Godet's Commentary on Selected Books
1 Corinthians 12:28
“And God hath set some in the Church...first apostles, secondarily prophets, thirdly teachers, after that miracles, then gifts of healing, helps, governments, kinds of tongues.”
The phrase ἔθετο ὁ θεός, God hath set, identical with that in 1 Corinthians 12:18, shows the correspondence between the idea of 1 Corinthians 12:28 and that of the passage 1 Corinthians 12:18-26. Edwards acutely observes, that if in Ephesians 4:11 Paul uses the word ἔδωκε, gave, it is because in that passage he wishes to bring out the wealth of Christ's gifts, while here he is rather thinking of the sovereignty of Divine power.

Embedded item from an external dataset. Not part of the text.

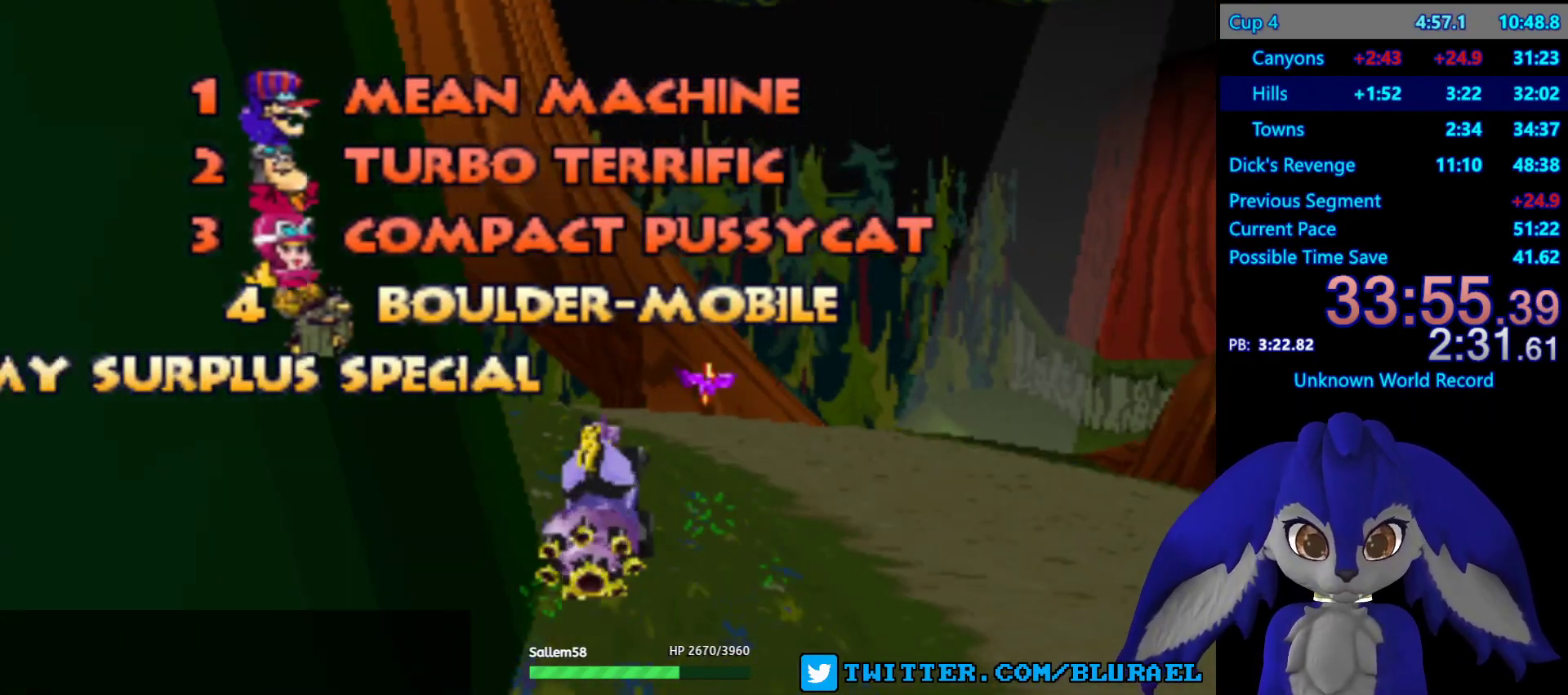
{"buttons": ["CROSS"], "left_stick": "center", "right_stick": "center", "events": [[50, "CROSS", "up"], [133, "CROSS", "down"], [200, "CROSS", "up"], [283, "CROSS", "down"], [367, "CROSS", "up"], [467, "CROSS", "down"]]}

In beginning this proposition, the apostle had first in view a simple enumeration, in which all the functions about to follow should be placed on the same footing. Hence the οὓς μέν, some, which should have been followed by οὓς δέ, others; comp. Ephesians 4:11. But, on reaching the first term of the enumeration, his feeling of the inequality of these gifts and offices causes a modification in the expression of his thought, and instead of the simple term apostles, which was to have begun the enumeration, he suddenly introduces, by means of the adverb firstly, followed by secondly, thirdly, etc., the notion of subordination. The apostle had a special reason for reminding this Church, in which liberty was degenerating into licence, of the deference due to the apostolate, and then to the prophetic and teaching offices, those three excellent gifts, to which that of speaking in tongues was childishly preferred. It is from this modification introduced into the original thought that the inaccuracy pointed out has arisen. Hofmann has denied any change of construction. He makes of the whole 1 Corinthians 12:28 a parenthetical proposition, the principal being found in 1 Corinthians 12:29: “And those whom God has set as apostles, as prophets, as teachers...(1 Corinthians 12:29), are not however all apostles, all prophets, all teachers,” that is to say: “they do not however each combine all these offices.” But by this unnatural construction the μέν becomes superfluous, and the substitution of the idea of rank (firstly, etc.) for the simple enumeration becomes incomprehensible, not to speak of the strangeness of the question in itself. The apostle here returns to the general viewpoint of 1 Corinthians 12:4-6, where the gifts and offices were combined; he intermingles them in the following enumeration.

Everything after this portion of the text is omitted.